Finding mid-term rentals in Pisa

Tips for finding a place to live in Pisa

This is one of the biggest hurdles to overcome when moving to a new city. Even if you’re having trouble sorting your health insurance, or you’ve lost your public transport ticket, as long as there’s a roof over your head things will work out. At Housing Anywhere, we are specialists at getting students the best and most affordable accommodation they can, so let’s get to it.

Renting in Pisa is not as competitive as some other cities. That said, Italians can be a bit more subjective in their decision making, with many landlords preferring to give long-term lets to Italians - but we can get around that.

Start Your Search Online

Don’t bother looking for a physical letting agent to work on your behalf - in today’s world, it’s more effective (and far cheaper) to do your own research online. Our Housing Anywhere Pisa search provides the latest, most-affordable listings in the city, tailored for students. The best thing is that we are just one of many services out there looking to connect you with a new home abroad.

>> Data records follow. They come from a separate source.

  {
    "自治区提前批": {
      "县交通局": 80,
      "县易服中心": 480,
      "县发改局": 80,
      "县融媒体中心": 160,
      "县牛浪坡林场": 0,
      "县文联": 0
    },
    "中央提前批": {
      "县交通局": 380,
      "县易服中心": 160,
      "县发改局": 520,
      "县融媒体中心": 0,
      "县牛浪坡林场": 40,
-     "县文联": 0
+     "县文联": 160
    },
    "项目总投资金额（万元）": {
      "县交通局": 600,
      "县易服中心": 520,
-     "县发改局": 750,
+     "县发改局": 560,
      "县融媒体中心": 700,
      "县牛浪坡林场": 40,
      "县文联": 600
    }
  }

We also have a Facebook group for finding accommodation in Pisa, which has nearly 2,000 members and should help you find other people in your exact situation!

Start Your Search Early

While Pisa housing is quite plentiful, it’s best to actively look before getting there. If you wait until all the other (thousands of) students arrive, finding and securing a room will become so much harder. If possible, move out a little while before your studies start - you can get to know the city, arrange cheap accommodation and enjoy the sun before term!

The other reason to start looking for pisa accommodation early is that you might not get your first choice apartment. Or the second. It’s impossible to predict what might happen, so you need to allow yourself time to go through the motions more than once, just in case.

Room Prices

As a quick and easy rule of thumb, the very centre of Pisa is expensive, and outside the centre is very affordable. As a student, I’d always recommend you look outside the immediate centre since, quite simply, you don’t need to live there. Public transport will take you where you need to go, or you can walk/cycle around since the city isn’t that big.

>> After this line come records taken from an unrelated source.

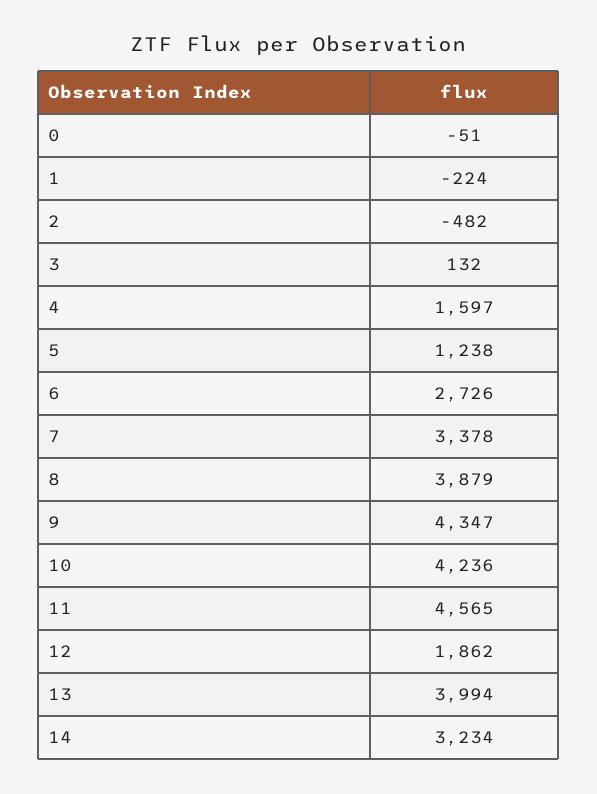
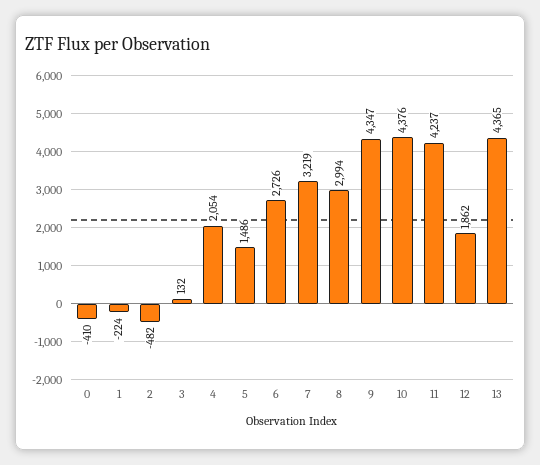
  {
-   "0": -51,
+   "0": -410,
    "1": -224,
    "2": -482,
    "3": 132,
-   "4": 1597,
+   "4": 2054,
-   "5": 1238,
+   "5": 1486,
    "6": 2726,
-   "7": 3378,
+   "7": 3219,
-   "8": 3879,
+   "8": 2994,
    "9": 4347,
-   "10": 4236,
+   "10": 4376,
-   "11": 4565,
+   "11": 4237,
    "12": 1862,
-   "13": 3994,
+   "13": 4365
-   "14": 3234
  }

The next big decision is whether to rent a whole flat (and locate flatmates), a single room or a studio.

Renting a studio

The best thing about renting a studio apartment (or a normal one-bed apartment) is flexibility. You can decorate it however you like, choose the layout of any furniture, buy whatever suits your style… Even the amount of mess is completely up to you. The drawback is two-fold. First, it’s a lot more expensive. While renting a room in an existing apartment might be around €300, a studio is likely to be double that, at least. You also pay all of the utilities on your own.

The second problem is that it can be lonely. You’d be amazed at how much impact seeing someone every morning/evening has on your psyche. Some people are great at living alone, but exchange is largely about meeting and getting to know new people, and you could miss out.

Renting a whole apartment

If you and a few other exchange students take on a whole flat, you get some of the benefits of a studio. Assuming you all agree, you can pretty much kit the place out however you want (like splitting the cost of a TV, if there isn’t one already, or a games console) and it will definitely be your home. It can be a hassle, sorting out a 3 or 4-way contract, but the result will be a fun flat, with people you’ve chosen to live with.

Average cost will be €300-400 per month, plus utilities at anywhere from €50-100 per person.

Renting a single room

This is by far the easiest way to secure Pisa accommodation during your stay. Students in Pisa are off exploring, doing exchanges and trying new things as much as you are, so plenty of flats have one occupant missing for months at a time. Snag their room and you’re sorted - the whole flat is already furnished and ready to go!

Of course, you don’t get much choice over your flatmates, and you might struggle to influence any existing "house rules" that you disagree with, like smoking. However, this is usually completely fine, and by far the cheapest option as sometimes you won’t even need a deposit! The cost will be about the same as sharing an apartment with exchange students, €300-400 a month plus utilities.

Consider short-term options

We’ve recommended that you start your search nice and early to maximize your odds of finding great accommodation in Pisa, and finding a temporary place to stay for a few weeks could be massively helpful. Most landlords/tenants don’t want to let their room out to a computer screen, and I don’t really blame them - it’s always better to meet the people you’re going to be living with.

Therefore, if you can be in Pisa while applying for flats, you might find it easier to land somewhere good. Hostels and hotels are all good options. Of course, if you look early and decide to book a long-term room before moving (using a secure website like Housing Anywhere) then you don’t need to worry about this step!